Zamarła w bezruchu. Zaczęła tępo wpatrywać się w dziurę wypaloną w dywanie.
- Evans?
- Co? - poderwała głowę. Zauważyła jego wyczekujące spojrzenie. Jednym ruchem zgarnęła księgę i zaczęła obciągać coraz niżej koszulkę. Roześmiał się. - J-ja ja nie mogę..ja.. to tajne...Plany Dumbledore'a..my.. Przepraszam!
Przed oczami śmignęła mu ruda czupryna kierująca się w stronę damskiego dormitorium.
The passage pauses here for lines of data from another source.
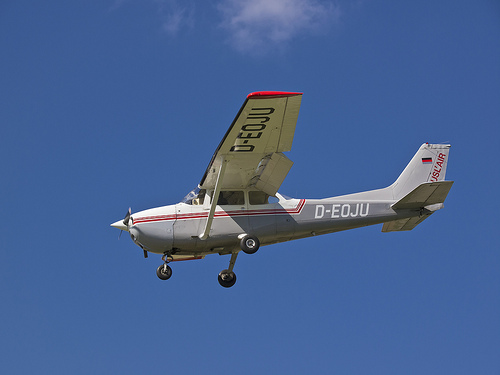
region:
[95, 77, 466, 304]
An airplane in the air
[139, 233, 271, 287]
Wheels on an airplane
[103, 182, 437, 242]
A gray plane with red stripes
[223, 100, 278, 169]
Letters under the wing of a plane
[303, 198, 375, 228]
Letters on the side of a plane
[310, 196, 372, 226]
White letters on a plane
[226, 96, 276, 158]
Black letter on the wing of a plane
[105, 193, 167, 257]
A propeller on an airplane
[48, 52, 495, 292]
Blue sky behind a plane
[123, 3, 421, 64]
A small cloud in the sky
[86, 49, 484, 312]
small plane flying in air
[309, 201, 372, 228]
lettering on side of plane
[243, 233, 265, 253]
small black landing wheel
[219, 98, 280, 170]
lettering on wing of plane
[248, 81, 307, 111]
red tip to wing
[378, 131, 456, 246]
tail fins of plane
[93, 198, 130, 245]
front propeller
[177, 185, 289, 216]
side windows on plane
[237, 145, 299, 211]
movable wind flap on plane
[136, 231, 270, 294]
landing gears of plane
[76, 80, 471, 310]
Plane flying in the blue sky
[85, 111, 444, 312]
A small plane flying in the sky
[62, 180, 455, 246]
A gray red & white plane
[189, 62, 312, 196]
Wing of plane with numbers on it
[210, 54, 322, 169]
Plane number is D-E0JU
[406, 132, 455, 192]
Tail of plane with flag on it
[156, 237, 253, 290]
Wheels of plane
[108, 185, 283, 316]
Three wheels on plane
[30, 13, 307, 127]
Blue sky with a wisping of clouds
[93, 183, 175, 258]
Nose of the plane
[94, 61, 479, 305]
a red gray and white plane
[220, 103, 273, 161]
numbers on left wing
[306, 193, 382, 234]
numbers on rear body of plane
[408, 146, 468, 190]
name on rear tail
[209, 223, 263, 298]
wheels on bottom of plane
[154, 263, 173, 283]
front wheel of plane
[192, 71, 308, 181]
red tip wing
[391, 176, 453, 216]
rear wing of plan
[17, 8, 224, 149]
clear blue skys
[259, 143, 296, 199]
flip on a air plane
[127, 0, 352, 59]
A cloud in the sky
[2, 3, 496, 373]
A clear blue sky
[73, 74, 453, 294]
A grey, red, and white airplane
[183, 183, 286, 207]
the cockpit of an airplane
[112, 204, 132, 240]
The propeller of an airplane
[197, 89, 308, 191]
The left wind of an airplane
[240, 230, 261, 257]
A wheel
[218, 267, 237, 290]
A wheel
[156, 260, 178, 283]
A wheel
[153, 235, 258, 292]
The landing gear of a plane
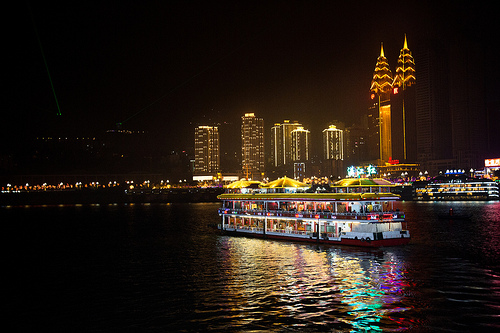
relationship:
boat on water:
[205, 157, 397, 242] [116, 240, 300, 318]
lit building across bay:
[189, 121, 220, 175] [4, 200, 497, 324]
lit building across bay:
[239, 110, 264, 178] [4, 200, 497, 324]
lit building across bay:
[269, 116, 281, 173] [4, 200, 497, 324]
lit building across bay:
[287, 123, 308, 162] [4, 200, 497, 324]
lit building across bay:
[322, 124, 344, 159] [4, 200, 497, 324]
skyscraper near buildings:
[323, 31, 427, 138] [144, 49, 423, 189]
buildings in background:
[183, 33, 439, 182] [26, 143, 482, 204]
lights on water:
[287, 241, 419, 331] [2, 233, 497, 330]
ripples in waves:
[169, 230, 499, 325] [225, 237, 424, 331]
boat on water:
[210, 168, 413, 251] [2, 204, 498, 331]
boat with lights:
[210, 168, 413, 251] [210, 167, 402, 325]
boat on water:
[210, 168, 413, 251] [173, 248, 415, 314]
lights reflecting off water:
[220, 170, 393, 195] [6, 192, 498, 329]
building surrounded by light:
[349, 35, 446, 207] [361, 10, 426, 188]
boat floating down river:
[213, 176, 410, 246] [0, 201, 499, 331]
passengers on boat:
[227, 205, 391, 225] [219, 189, 412, 250]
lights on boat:
[232, 210, 396, 220] [188, 157, 471, 284]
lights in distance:
[58, 161, 269, 215] [18, 171, 484, 198]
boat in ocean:
[214, 184, 411, 252] [52, 211, 474, 312]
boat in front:
[195, 51, 450, 256] [220, 170, 434, 200]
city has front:
[7, 37, 484, 196] [220, 170, 434, 200]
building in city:
[189, 116, 226, 185] [160, 53, 447, 219]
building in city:
[240, 110, 264, 180] [160, 53, 447, 219]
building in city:
[273, 119, 311, 178] [160, 53, 447, 219]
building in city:
[319, 124, 348, 174] [160, 53, 447, 219]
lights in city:
[1, 34, 496, 194] [7, 37, 484, 196]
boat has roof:
[209, 184, 402, 223] [217, 186, 397, 203]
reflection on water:
[227, 238, 344, 290] [106, 229, 449, 322]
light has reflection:
[223, 215, 383, 222] [227, 238, 344, 290]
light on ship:
[293, 213, 297, 217] [215, 191, 410, 244]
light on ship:
[265, 210, 270, 216] [215, 191, 410, 244]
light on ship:
[223, 208, 226, 214] [215, 191, 410, 244]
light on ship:
[367, 213, 392, 219] [215, 191, 410, 244]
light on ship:
[342, 202, 348, 209] [215, 191, 410, 244]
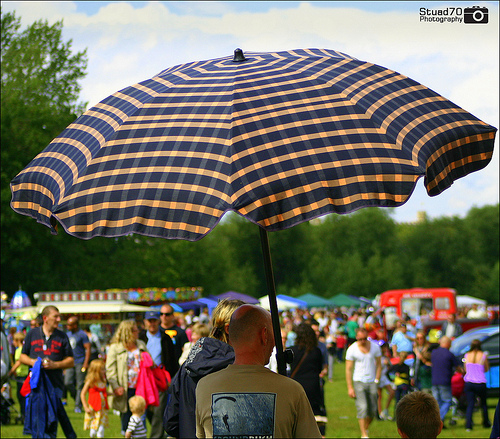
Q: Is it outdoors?
A: Yes, it is outdoors.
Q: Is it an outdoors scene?
A: Yes, it is outdoors.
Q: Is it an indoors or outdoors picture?
A: It is outdoors.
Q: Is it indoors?
A: No, it is outdoors.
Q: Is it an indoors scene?
A: No, it is outdoors.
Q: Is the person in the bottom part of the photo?
A: Yes, the person is in the bottom of the image.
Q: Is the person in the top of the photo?
A: No, the person is in the bottom of the image.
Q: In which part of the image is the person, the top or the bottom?
A: The person is in the bottom of the image.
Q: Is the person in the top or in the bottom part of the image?
A: The person is in the bottom of the image.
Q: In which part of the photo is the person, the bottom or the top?
A: The person is in the bottom of the image.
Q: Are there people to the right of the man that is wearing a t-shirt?
A: Yes, there is a person to the right of the man.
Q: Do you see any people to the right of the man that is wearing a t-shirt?
A: Yes, there is a person to the right of the man.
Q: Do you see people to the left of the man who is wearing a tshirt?
A: No, the person is to the right of the man.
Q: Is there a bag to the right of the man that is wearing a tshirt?
A: No, there is a person to the right of the man.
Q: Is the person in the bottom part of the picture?
A: Yes, the person is in the bottom of the image.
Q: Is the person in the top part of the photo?
A: No, the person is in the bottom of the image.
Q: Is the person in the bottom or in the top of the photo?
A: The person is in the bottom of the image.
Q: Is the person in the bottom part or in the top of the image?
A: The person is in the bottom of the image.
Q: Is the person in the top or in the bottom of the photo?
A: The person is in the bottom of the image.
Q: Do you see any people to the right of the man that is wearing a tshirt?
A: Yes, there is a person to the right of the man.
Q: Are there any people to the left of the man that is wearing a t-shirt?
A: No, the person is to the right of the man.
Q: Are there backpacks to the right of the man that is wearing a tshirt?
A: No, there is a person to the right of the man.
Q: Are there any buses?
A: Yes, there is a bus.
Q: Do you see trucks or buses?
A: Yes, there is a bus.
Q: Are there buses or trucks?
A: Yes, there is a bus.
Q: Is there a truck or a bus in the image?
A: Yes, there is a bus.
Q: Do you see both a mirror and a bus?
A: No, there is a bus but no mirrors.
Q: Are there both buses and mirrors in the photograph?
A: No, there is a bus but no mirrors.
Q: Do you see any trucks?
A: No, there are no trucks.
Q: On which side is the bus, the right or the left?
A: The bus is on the right of the image.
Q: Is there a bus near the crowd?
A: Yes, there is a bus near the crowd.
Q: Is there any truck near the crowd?
A: No, there is a bus near the crowd.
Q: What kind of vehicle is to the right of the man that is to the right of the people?
A: The vehicle is a bus.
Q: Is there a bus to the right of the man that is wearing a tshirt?
A: Yes, there is a bus to the right of the man.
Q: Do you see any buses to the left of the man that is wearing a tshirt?
A: No, the bus is to the right of the man.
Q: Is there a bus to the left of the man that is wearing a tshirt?
A: No, the bus is to the right of the man.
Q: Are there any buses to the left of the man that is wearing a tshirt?
A: No, the bus is to the right of the man.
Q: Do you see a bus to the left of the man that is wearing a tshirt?
A: No, the bus is to the right of the man.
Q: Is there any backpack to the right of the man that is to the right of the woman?
A: No, there is a bus to the right of the man.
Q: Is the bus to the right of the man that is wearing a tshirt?
A: Yes, the bus is to the right of the man.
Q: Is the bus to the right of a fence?
A: No, the bus is to the right of the man.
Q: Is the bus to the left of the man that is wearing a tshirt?
A: No, the bus is to the right of the man.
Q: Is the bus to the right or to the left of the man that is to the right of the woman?
A: The bus is to the right of the man.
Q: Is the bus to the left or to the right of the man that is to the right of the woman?
A: The bus is to the right of the man.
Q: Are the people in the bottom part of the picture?
A: Yes, the people are in the bottom of the image.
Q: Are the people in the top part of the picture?
A: No, the people are in the bottom of the image.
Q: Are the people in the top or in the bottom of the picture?
A: The people are in the bottom of the image.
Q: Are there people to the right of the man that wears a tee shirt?
A: Yes, there are people to the right of the man.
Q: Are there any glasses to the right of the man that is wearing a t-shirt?
A: No, there are people to the right of the man.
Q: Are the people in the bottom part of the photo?
A: Yes, the people are in the bottom of the image.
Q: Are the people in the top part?
A: No, the people are in the bottom of the image.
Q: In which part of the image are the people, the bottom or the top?
A: The people are in the bottom of the image.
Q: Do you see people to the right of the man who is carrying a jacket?
A: Yes, there are people to the right of the man.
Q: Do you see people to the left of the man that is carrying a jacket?
A: No, the people are to the right of the man.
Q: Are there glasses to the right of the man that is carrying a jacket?
A: No, there are people to the right of the man.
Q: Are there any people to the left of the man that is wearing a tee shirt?
A: Yes, there are people to the left of the man.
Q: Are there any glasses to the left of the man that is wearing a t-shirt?
A: No, there are people to the left of the man.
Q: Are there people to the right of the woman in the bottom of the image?
A: Yes, there are people to the right of the woman.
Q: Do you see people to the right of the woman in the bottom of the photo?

Nagle rozległ się krzyk. Męski krzyk. Będąc u szczytu schodów obejrzała się w stronę chłopaka.To nie był on. James łapiąc się za brzuch śmiał się w najlepsze. Westchnęła i przekroczyła drzwi sypialni.
- POTTER! - Rogacz usłyszał melodyjny głos swego przyjaciela, który najwidoczniej wyszedł z łazienki i właśnie usiadł na swoim łóżku.